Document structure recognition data
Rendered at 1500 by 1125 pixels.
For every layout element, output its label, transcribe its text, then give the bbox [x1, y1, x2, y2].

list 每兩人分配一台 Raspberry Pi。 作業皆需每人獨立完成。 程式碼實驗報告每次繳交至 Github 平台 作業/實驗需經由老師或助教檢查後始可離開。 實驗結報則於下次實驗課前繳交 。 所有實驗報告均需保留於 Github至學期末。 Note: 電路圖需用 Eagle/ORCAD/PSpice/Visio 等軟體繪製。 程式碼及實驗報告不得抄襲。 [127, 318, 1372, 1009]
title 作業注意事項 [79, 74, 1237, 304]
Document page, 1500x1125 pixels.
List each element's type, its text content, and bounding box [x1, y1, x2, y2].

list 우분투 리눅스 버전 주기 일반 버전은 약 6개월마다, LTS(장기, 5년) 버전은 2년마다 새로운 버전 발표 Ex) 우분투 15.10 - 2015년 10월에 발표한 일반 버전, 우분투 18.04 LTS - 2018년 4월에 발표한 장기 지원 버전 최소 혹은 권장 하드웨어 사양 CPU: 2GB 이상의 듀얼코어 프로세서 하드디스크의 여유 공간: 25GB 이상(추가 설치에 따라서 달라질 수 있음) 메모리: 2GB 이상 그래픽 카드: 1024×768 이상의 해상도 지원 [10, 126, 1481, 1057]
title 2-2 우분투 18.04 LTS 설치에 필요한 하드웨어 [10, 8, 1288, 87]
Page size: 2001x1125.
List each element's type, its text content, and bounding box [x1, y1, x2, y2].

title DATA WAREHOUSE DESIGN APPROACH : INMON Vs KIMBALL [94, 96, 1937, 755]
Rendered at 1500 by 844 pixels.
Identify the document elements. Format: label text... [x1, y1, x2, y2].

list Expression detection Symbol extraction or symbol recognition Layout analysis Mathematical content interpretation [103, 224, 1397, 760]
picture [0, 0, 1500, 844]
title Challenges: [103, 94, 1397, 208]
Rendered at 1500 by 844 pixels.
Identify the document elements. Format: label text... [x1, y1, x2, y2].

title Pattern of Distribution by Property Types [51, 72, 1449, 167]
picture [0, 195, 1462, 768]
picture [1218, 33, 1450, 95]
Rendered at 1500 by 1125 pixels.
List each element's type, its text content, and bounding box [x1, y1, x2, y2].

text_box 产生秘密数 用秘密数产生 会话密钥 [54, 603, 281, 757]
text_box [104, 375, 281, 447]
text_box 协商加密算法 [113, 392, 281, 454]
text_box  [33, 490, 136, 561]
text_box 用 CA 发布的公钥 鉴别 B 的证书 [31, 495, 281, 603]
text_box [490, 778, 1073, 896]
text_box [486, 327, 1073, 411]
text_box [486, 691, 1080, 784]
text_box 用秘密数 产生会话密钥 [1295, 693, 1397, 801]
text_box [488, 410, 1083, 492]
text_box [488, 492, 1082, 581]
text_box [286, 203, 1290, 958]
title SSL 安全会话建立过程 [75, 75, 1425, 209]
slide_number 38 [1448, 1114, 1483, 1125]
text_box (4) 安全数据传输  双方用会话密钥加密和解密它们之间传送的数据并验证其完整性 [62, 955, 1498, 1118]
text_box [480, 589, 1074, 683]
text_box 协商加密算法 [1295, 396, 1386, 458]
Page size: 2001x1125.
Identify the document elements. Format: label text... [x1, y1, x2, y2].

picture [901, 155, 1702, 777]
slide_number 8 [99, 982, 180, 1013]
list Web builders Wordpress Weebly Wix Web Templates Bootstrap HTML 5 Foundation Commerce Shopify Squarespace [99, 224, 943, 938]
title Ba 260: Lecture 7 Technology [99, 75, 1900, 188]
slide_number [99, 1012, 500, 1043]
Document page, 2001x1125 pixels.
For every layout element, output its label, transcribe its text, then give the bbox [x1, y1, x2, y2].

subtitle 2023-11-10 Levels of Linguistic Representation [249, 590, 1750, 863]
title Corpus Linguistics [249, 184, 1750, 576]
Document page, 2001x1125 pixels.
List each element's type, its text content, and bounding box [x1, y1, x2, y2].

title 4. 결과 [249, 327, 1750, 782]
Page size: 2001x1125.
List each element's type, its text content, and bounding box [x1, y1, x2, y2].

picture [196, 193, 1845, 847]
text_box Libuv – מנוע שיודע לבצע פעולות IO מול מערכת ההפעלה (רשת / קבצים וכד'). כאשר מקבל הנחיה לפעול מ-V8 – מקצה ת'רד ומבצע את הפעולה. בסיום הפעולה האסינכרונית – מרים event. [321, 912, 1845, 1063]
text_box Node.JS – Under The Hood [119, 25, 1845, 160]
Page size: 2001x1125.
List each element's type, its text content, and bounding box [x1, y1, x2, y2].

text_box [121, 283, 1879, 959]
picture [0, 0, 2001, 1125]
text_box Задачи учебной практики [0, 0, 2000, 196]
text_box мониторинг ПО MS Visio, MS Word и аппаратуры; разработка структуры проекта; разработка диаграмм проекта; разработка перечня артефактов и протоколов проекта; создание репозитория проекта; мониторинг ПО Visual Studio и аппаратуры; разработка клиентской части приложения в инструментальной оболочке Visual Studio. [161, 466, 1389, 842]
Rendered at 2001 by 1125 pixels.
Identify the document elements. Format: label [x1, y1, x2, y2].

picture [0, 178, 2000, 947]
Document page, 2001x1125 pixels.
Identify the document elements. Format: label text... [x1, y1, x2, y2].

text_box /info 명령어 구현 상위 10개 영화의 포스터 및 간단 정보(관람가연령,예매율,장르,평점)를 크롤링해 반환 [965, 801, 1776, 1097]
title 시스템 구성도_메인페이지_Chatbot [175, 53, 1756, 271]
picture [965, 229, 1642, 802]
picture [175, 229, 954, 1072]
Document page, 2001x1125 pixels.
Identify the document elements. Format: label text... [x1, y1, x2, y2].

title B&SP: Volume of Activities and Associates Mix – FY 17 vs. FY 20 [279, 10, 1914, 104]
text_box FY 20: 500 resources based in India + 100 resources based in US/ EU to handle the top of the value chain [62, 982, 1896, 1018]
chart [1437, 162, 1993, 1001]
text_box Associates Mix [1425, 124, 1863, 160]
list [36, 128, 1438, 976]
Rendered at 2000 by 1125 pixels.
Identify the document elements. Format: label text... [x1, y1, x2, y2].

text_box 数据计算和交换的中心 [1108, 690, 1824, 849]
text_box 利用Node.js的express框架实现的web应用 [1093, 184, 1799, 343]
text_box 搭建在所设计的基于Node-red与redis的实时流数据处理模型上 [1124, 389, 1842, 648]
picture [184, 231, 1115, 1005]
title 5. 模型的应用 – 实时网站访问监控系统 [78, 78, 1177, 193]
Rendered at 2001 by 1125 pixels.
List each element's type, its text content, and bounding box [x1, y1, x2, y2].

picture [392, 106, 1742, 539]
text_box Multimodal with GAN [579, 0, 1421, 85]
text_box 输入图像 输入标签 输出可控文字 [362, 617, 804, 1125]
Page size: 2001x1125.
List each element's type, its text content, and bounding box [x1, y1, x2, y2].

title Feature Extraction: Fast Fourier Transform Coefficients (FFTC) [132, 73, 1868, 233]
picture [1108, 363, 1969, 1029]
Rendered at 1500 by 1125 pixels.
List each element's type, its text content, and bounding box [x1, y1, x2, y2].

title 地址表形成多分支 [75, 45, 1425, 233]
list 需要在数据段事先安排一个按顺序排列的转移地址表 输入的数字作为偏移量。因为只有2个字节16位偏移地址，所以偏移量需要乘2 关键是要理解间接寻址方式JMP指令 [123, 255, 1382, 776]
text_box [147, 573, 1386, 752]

Goal of the exercise: The full set of records must be transcribed character for character.

Result of the task:
Rendered at 1500 by 1125 pixels.
For every layout element, output its label, transcribe its text, then give the bbox [x1, y1, x2, y2].

list 每兩人分配一台 Raspberry Pi。 作業皆需每人獨立完成。 程式碼實驗報告每次繳交至 Github 平台 作業/實驗需經由老師或助教檢查後始可離開。 實驗結報則於下次實驗課前繳交 。 所有實驗報告均需保留於 Github至學期末。 Note: 電路圖需用 Eagle/ORCAD/PSpice/Visio 等軟體繪製。 程式碼及實驗報告不得抄襲。 [127, 318, 1372, 1009]
title 作業注意事項 [79, 74, 1237, 304]
Document page, 1500x1125 pixels.
List each element's type, its text content, and bounding box [x1, y1, x2, y2].

list 우분투 리눅스 버전 주기 일반 버전은 약 6개월마다, LTS(장기, 5년) 버전은 2년마다 새로운 버전 발표 Ex) 우분투 15.10 - 2015년 10월에 발표한 일반 버전, 우분투 18.04 LTS - 2018년 4월에 발표한 장기 지원 버전 최소 혹은 권장 하드웨어 사양 CPU: 2GB 이상의 듀얼코어 프로세서 하드디스크의 여유 공간: 25GB 이상(추가 설치에 따라서 달라질 수 있음) 메모리: 2GB 이상 그래픽 카드: 1024×768 이상의 해상도 지원 [10, 126, 1481, 1057]
title 2-2 우분투 18.04 LTS 설치에 필요한 하드웨어 [10, 8, 1288, 87]
Page size: 2001x1125.
List each element's type, its text content, and bounding box [x1, y1, x2, y2].

title DATA WAREHOUSE DESIGN APPROACH : INMON Vs KIMBALL [94, 96, 1937, 755]
Rendered at 1500 by 844 pixels.
Identify the document elements. Format: label text... [x1, y1, x2, y2].

list Expression detection Symbol extraction or symbol recognition Layout analysis Mathematical content interpretation [103, 224, 1397, 760]
picture [0, 0, 1500, 844]
title Challenges: [103, 94, 1397, 208]
Rendered at 1500 by 844 pixels.
Identify the document elements. Format: label text... [x1, y1, x2, y2].

title Pattern of Distribution by Property Types [51, 72, 1449, 167]
picture [0, 195, 1462, 768]
picture [1218, 33, 1450, 95]
Rendered at 1500 by 1125 pixels.
List each element's type, its text content, and bounding box [x1, y1, x2, y2].

text_box 产生秘密数 用秘密数产生 会话密钥 [54, 603, 281, 757]
text_box [104, 375, 281, 447]
text_box 协商加密算法 [113, 392, 281, 454]
text_box  [33, 490, 136, 561]
text_box 用 CA 发布的公钥 鉴别 B 的证书 [31, 495, 281, 603]
text_box [490, 778, 1073, 896]
text_box [486, 327, 1073, 411]
text_box [486, 691, 1080, 784]
text_box 用秘密数 产生会话密钥 [1295, 693, 1397, 801]
text_box [488, 410, 1083, 492]
text_box [488, 492, 1082, 581]
text_box [286, 203, 1290, 958]
title SSL 安全会话建立过程 [75, 75, 1425, 209]
slide_number 38 [1448, 1114, 1483, 1125]
text_box (4) 安全数据传输  双方用会话密钥加密和解密它们之间传送的数据并验证其完整性 [62, 955, 1498, 1118]
text_box [480, 589, 1074, 683]
text_box 协商加密算法 [1295, 396, 1386, 458]
Page size: 2001x1125.
Identify the document elements. Format: label text... [x1, y1, x2, y2].

picture [901, 155, 1702, 777]
slide_number 8 [99, 982, 180, 1013]
list Web builders Wordpress Weebly Wix Web Templates Bootstrap HTML 5 Foundation Commerce Shopify Squarespace [99, 224, 943, 938]
title Ba 260: Lecture 7 Technology [99, 75, 1900, 188]
slide_number [99, 1012, 500, 1043]
Document page, 2001x1125 pixels.
For every layout element, output its label, transcribe its text, then give the bbox [x1, y1, x2, y2].

subtitle 2023-11-10 Levels of Linguistic Representation [249, 590, 1750, 863]
title Corpus Linguistics [249, 184, 1750, 576]
Document page, 2001x1125 pixels.
List each element's type, its text content, and bounding box [x1, y1, x2, y2].

title 4. 결과 [249, 327, 1750, 782]
Page size: 2001x1125.
List each element's type, its text content, and bounding box [x1, y1, x2, y2].

picture [196, 193, 1845, 847]
text_box Libuv – מנוע שיודע לבצע פעולות IO מול מערכת ההפעלה (רשת / קבצים וכד'). כאשר מקבל הנחיה לפעול מ-V8 – מקצה ת'רד ומבצע את הפעולה. בסיום הפעולה האסינכרונית – מרים event. [321, 912, 1845, 1063]
text_box Node.JS – Under The Hood [119, 25, 1845, 160]
Page size: 2001x1125.
List each element's type, its text content, and bounding box [x1, y1, x2, y2].

text_box [121, 283, 1879, 959]
picture [0, 0, 2001, 1125]
text_box Задачи учебной практики [0, 0, 2000, 196]
text_box мониторинг ПО MS Visio, MS Word и аппаратуры; разработка структуры проекта; разработка диаграмм проекта; разработка перечня артефактов и протоколов проекта; создание репозитория проекта; мониторинг ПО Visual Studio и аппаратуры; разработка клиентской части приложения в инструментальной оболочке Visual Studio. [161, 466, 1389, 842]
Rendered at 2001 by 1125 pixels.
Identify the document elements. Format: label [x1, y1, x2, y2].

picture [0, 178, 2000, 947]
Document page, 2001x1125 pixels.
Identify the document elements. Format: label text... [x1, y1, x2, y2].

text_box /info 명령어 구현 상위 10개 영화의 포스터 및 간단 정보(관람가연령,예매율,장르,평점)를 크롤링해 반환 [965, 801, 1776, 1097]
title 시스템 구성도_메인페이지_Chatbot [175, 53, 1756, 271]
picture [965, 229, 1642, 802]
picture [175, 229, 954, 1072]
Document page, 2001x1125 pixels.
Identify the document elements. Format: label text... [x1, y1, x2, y2].

title B&SP: Volume of Activities and Associates Mix – FY 17 vs. FY 20 [279, 10, 1914, 104]
text_box FY 20: 500 resources based in India + 100 resources based in US/ EU to handle the top of the value chain [62, 982, 1896, 1018]
chart [1437, 162, 1993, 1001]
text_box Associates Mix [1425, 124, 1863, 160]
list [36, 128, 1438, 976]
Rendered at 2000 by 1125 pixels.
Identify the document elements. Format: label text... [x1, y1, x2, y2].

text_box 数据计算和交换的中心 [1108, 690, 1824, 849]
text_box 利用Node.js的express框架实现的web应用 [1093, 184, 1799, 343]
text_box 搭建在所设计的基于Node-red与redis的实时流数据处理模型上 [1124, 389, 1842, 648]
picture [184, 231, 1115, 1005]
title 5. 模型的应用 – 实时网站访问监控系统 [78, 78, 1177, 193]
Rendered at 2001 by 1125 pixels.
List each element's type, its text content, and bounding box [x1, y1, x2, y2].

picture [392, 106, 1742, 539]
text_box Multimodal with GAN [579, 0, 1421, 85]
text_box 输入图像 输入标签 输出可控文字 [362, 617, 804, 1125]
Page size: 2001x1125.
List each element's type, its text content, and bounding box [x1, y1, x2, y2].

title Feature Extraction: Fast Fourier Transform Coefficients (FFTC) [132, 73, 1868, 233]
picture [1108, 363, 1969, 1029]
Rendered at 1500 by 1125 pixels.
List each element's type, its text content, and bounding box [x1, y1, x2, y2].

title 地址表形成多分支 [75, 45, 1425, 233]
list 需要在数据段事先安排一个按顺序排列的转移地址表 输入的数字作为偏移量。因为只有2个字节16位偏移地址，所以偏移量需要乘2 关键是要理解间接寻址方式JMP指令 [123, 255, 1382, 776]
text_box [147, 573, 1386, 752]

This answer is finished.